Understanding: HouseMind achieved near-perfect success rates (1.0) and significantly outperformed strong VLM baselines (LLaVA, Qwen-VL, InternVL) in Room Match Rate (99.8%), Location Accuracy (96.9%), and Adjacency Accuracy (99.0%). It reduced room area error to <0.6 $m^2$ .
Generation: HouseMind-G/O achieved superior Micro/Macro IoU (0.71/0.65) and FID (1.91) compared to diffusion models (ChatHouseDiffusion) and other LLM-based generators.
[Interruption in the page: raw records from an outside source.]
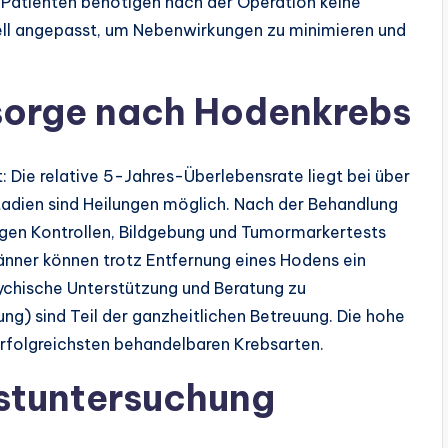
Patienten benötigen nach der Operation keine
uell angepasst, um Nebenwirkungen zu minimieren und
sorge nach Hodenkrebs
 Die relative 5-Jahres-Überlebensrate liegt bei über
tadien sind Heilungen möglich. Nach der Behandlung
gen Kontrollen, Bildgebung und Tumormarkertests
Männer können trotz Entfernung eines Hodens ein
ychische Unterstützung und Beratung zu
ung) sind Teil der ganzheitlichen Betreuung. Die hohe
rfolgreichsten behandelbaren Krebsarten.
bstuntersuchung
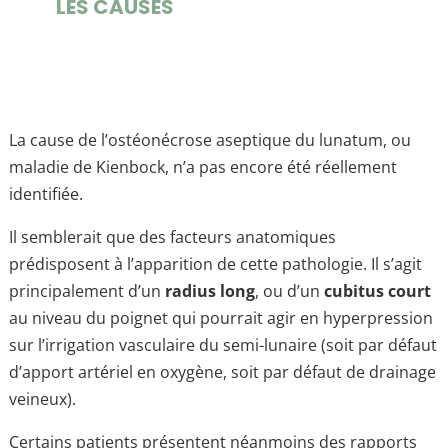
LES CAUSES
La cause de l’ostéonécrose aseptique du lunatum, ou
maladie de Kienbock, n’a pas encore été réellement
identifiée.
Il semblerait que des facteurs anatomiques
prédisposent à l’apparition de cette pathologie. Il s’agit
principalement d’un
radius long
, ou d’un
cubitus court
au niveau du poignet qui pourrait agir en hyperpression
sur l’irrigation vasculaire du semi-lunaire (soit par défaut
d’apport artériel en oxygène, soit par défaut de drainage
veineux).
Certains patients présentent néanmoins des rapports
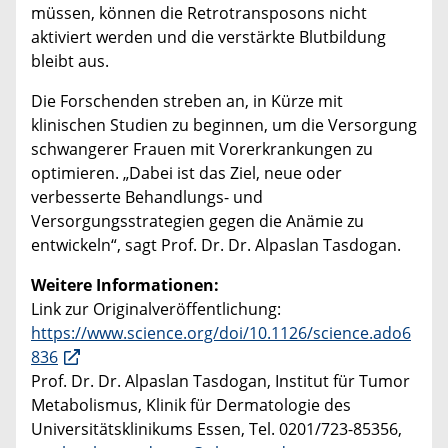
müssen, können die Retrotransposons nicht
aktiviert werden und die verstärkte Blutbildung
bleibt aus.
Die Forschenden streben an, in Kürze mit
klinischen Studien zu beginnen, um die Versorgung
schwangerer Frauen mit Vorerkrankungen zu
optimieren. „Dabei ist das Ziel, neue oder
verbesserte Behandlungs- und
Versorgungsstrategien gegen die Anämie zu
entwickeln“, sagt Prof. Dr. Dr. Alpaslan Tasdogan.
Weitere Informationen:
Link zur Originalveröffentlichung:
https://www.science.org/doi/10.1126/science.ado6
836
Prof. Dr. Dr. Alpaslan Tasdogan, Institut für Tumor
Metabolismus, Klinik für Dermatologie des
Universitätsklinikums Essen, Tel. 0201/723-85356,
It demonstrated better topological correctness (Node F1: 0.994).
Editing: HouseMind-E showed high precision in structural modifications, with a $\Delta$ IoU of 0.608 and minimal degradation to the original layout's structural integrity, whereas image-editing baselines often introduced irrelevant elements or failed to follow constraints.

Qualitative Analysis

Coherence: Unlike baselines that generate "blob-like" or disconnected rooms, HouseMind produces layouts with consistent boundaries and logical circulation.
Controllability: The model successfully executes complex instructions (e.g., "place a kitchen to the northeast of the living room") without hallucinating extra rooms or violating the building outline.
Ablation Studies: Removing any of the three training stages (Embedding Init, Pre-training, SFT) resulted in significant performance drops, confirming the necessity of the progressive alignment strategy.
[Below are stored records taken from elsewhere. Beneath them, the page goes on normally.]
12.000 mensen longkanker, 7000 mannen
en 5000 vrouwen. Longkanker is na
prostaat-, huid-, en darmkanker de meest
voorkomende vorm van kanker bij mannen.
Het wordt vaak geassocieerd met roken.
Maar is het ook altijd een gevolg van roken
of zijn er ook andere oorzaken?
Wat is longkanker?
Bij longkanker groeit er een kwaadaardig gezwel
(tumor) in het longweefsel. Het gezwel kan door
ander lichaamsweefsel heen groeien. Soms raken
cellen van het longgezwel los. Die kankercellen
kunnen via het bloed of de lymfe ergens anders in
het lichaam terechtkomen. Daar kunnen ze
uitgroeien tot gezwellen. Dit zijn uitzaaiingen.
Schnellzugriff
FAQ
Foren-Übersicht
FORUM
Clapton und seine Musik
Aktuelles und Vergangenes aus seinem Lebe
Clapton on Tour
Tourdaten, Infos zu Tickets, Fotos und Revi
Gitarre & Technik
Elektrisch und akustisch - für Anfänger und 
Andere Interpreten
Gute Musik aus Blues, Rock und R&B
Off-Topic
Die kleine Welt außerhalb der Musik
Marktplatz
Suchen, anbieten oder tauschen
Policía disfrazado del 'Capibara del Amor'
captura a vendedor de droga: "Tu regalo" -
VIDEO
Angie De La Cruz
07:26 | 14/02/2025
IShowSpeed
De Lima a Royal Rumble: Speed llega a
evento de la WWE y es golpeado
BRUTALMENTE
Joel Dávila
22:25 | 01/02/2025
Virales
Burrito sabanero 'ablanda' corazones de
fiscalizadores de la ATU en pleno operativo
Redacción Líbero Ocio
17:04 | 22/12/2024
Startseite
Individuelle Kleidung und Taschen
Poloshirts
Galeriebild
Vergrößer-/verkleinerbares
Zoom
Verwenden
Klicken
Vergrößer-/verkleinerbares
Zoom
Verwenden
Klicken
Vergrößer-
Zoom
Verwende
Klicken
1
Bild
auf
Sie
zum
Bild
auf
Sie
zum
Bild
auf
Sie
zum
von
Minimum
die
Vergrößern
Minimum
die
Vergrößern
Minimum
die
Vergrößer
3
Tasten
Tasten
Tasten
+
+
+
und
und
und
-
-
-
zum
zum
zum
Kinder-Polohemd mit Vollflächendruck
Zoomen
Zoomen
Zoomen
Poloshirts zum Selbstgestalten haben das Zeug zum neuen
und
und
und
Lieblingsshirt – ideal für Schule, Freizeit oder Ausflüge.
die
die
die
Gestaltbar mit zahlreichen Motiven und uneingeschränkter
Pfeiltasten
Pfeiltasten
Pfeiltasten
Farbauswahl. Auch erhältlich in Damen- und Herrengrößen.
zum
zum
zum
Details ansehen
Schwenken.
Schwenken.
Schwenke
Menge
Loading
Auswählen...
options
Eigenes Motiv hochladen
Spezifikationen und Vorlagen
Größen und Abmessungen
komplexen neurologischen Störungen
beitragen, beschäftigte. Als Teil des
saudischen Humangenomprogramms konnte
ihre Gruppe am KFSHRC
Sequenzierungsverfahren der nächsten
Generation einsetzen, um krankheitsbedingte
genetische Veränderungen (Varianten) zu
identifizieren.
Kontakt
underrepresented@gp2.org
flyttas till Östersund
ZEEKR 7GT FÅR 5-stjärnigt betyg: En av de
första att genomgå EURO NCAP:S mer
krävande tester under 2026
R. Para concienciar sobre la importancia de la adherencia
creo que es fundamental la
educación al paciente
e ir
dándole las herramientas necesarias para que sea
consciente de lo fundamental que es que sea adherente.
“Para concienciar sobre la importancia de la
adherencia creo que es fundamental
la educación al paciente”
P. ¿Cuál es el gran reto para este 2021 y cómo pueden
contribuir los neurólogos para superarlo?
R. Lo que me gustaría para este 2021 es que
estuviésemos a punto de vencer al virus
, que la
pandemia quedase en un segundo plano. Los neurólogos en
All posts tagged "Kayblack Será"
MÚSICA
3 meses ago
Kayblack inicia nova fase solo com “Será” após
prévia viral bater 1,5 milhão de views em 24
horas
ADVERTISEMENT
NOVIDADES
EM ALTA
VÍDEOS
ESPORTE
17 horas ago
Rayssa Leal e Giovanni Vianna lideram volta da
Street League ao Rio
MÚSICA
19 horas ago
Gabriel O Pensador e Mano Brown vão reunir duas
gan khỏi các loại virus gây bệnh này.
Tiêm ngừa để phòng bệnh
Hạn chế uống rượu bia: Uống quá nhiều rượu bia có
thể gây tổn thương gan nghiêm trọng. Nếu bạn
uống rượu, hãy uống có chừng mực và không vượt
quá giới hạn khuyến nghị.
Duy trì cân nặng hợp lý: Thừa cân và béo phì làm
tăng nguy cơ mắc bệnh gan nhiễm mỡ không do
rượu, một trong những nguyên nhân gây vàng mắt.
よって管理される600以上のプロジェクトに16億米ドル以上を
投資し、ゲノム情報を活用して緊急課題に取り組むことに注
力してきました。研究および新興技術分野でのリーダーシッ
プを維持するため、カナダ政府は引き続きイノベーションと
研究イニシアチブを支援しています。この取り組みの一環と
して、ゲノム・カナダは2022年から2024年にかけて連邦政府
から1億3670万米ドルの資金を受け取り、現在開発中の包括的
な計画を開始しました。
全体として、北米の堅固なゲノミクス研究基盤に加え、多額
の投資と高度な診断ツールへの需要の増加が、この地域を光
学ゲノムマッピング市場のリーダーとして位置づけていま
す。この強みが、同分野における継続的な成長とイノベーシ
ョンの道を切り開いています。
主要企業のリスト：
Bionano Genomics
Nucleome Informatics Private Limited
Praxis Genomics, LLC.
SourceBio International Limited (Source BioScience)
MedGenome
5. Significance and Future Directions

Paradigm Shift: HouseMind demonstrates that tokenization is a critical mechanism for linking LLMs with spatial design intelligence. It shifts the paradigm from visual generation (pixel-based) to structure-aware reasoning (token-based).
Practical Impact: The ability to run locally and handle editing tasks makes it viable for integration into professional architectural workflows, moving beyond static generation to interactive co-design.
Limitations & Future Work: Current limitations include a focus on simple room additions/deletions (not complex topological transformations) and the lack of modeling for detailed components like doors, windows, and furniture. Future work aims to expand the dataset, integrate structural co-design, and align with human aesthetic preferences.

In conclusion, HouseMind establishes a new standard for AI-driven architectural design by proving that discrete tokenization enables LLMs to reason about spatial semantics and geometry with high fidelity, controllability, and efficiency.